Grade Levels: K-3

This page provides information to support educators and families in teaching K-3 students about making inferences. It is designed to complement the Make Inferences topic page on BrainPOP Jr.

This page contains information to support educators and families in teaching K-3 students about making inferences The information is designed to complement the BrainPOP Jr. movie Make Inferences. It explains the type of content covered in the movie, provides ideas for how teachers and parents can develop related understandings, and suggests how other BrainPOP Jr. resources can be used to scaffold and extend student learning.

Writers often do not state the way a character feels explicitly. Instead, writers will include details about how a character acts and readers must use these details to make inferences about the character’s emotions. When you infer, you use observations, prior knowledge and experiences, and details from the text to make connections and come up with ideas.

Many children may have difficulties making inferences from texts, but you should point out that they make inferences constantly. For example, they may know that they have a cavity because they have not been brushing properly and have a pain in their tooth. Explain to your children that making inferences is like being a detective; you must look at all the details and put them together to come up with an idea and make an educated assessment of a situation.

Active readers take details from a piece of writing and apply their own knowledge and experiences to develop ideas and make inferences as they read. Active readers also take notes and jot down these big ideas as they read. Encourage your children to be active readers and analyze details in everything they read. What does each detail say about the story or topic? How does the detail support or contradict information they already know? What personal experiences help them understand the text better? Encourage your children to keep notebooks and pencils close to them whenever they read. KWL charts are great ways for children to organize their ideas.
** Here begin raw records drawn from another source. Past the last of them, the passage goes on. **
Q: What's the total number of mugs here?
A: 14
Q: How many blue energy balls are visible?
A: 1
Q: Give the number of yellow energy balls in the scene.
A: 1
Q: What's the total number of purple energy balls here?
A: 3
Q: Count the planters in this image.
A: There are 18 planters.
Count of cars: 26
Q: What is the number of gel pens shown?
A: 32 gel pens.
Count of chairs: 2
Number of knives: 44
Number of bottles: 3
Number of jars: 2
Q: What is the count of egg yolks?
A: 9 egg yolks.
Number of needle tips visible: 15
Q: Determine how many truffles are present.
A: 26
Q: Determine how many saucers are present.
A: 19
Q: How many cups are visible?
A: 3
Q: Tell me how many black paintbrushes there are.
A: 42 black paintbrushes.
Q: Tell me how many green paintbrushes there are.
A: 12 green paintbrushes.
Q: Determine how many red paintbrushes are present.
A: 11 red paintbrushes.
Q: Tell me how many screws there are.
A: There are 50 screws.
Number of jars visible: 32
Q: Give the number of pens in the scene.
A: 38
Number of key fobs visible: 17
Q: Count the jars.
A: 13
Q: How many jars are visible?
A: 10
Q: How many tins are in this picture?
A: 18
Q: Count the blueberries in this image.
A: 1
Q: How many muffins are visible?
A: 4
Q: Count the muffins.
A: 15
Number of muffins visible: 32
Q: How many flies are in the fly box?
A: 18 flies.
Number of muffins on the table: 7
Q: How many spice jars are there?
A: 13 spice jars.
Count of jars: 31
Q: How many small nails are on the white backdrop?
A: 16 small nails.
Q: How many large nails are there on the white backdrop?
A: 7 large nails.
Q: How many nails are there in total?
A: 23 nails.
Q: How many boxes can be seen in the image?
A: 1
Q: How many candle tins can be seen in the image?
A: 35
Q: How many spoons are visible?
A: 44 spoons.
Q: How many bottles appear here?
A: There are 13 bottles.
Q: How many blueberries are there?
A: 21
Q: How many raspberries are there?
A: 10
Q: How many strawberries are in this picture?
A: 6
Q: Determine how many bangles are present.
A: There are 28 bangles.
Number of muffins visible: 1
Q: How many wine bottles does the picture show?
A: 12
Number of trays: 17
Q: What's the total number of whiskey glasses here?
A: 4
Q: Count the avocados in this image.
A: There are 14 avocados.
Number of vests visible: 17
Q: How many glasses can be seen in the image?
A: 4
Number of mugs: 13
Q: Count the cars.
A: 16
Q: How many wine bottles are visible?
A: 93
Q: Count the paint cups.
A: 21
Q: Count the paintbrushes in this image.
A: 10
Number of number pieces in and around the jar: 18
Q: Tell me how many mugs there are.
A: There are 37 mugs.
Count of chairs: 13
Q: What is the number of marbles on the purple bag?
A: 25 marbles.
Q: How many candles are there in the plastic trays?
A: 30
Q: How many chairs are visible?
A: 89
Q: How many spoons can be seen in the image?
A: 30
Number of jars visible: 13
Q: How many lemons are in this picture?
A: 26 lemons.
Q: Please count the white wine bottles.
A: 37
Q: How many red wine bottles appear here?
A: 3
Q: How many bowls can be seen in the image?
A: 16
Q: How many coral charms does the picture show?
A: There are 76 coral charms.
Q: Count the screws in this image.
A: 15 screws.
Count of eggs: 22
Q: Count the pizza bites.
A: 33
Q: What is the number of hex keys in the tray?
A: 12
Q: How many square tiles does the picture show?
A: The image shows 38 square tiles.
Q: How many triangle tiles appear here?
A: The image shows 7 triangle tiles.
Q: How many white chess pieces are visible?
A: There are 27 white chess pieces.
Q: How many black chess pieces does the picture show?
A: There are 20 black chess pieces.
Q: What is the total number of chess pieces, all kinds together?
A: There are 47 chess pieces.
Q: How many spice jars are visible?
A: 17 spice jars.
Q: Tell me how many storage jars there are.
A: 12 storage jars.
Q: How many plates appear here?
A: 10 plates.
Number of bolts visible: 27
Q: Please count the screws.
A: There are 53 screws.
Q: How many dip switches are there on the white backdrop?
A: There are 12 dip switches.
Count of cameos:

Inference skills develop over time, and the best way to develop them from an early age is to read a variety of texts together and discuss them. Children can read fairy tales and short stories and look for details that show how the characters feel. Children can also compare and contrast characters in different stories. How is the wicked stepmother in “Cinderella” different from the wicked witch in “Sleeping Beauty”? Children can find different details that all point to the characters’ wicked personalities. We recommend watching the Character movie together as a review. When working with nonfiction texts, encourage students to draw upon prior knowledge and their own experiences to make connections as they read.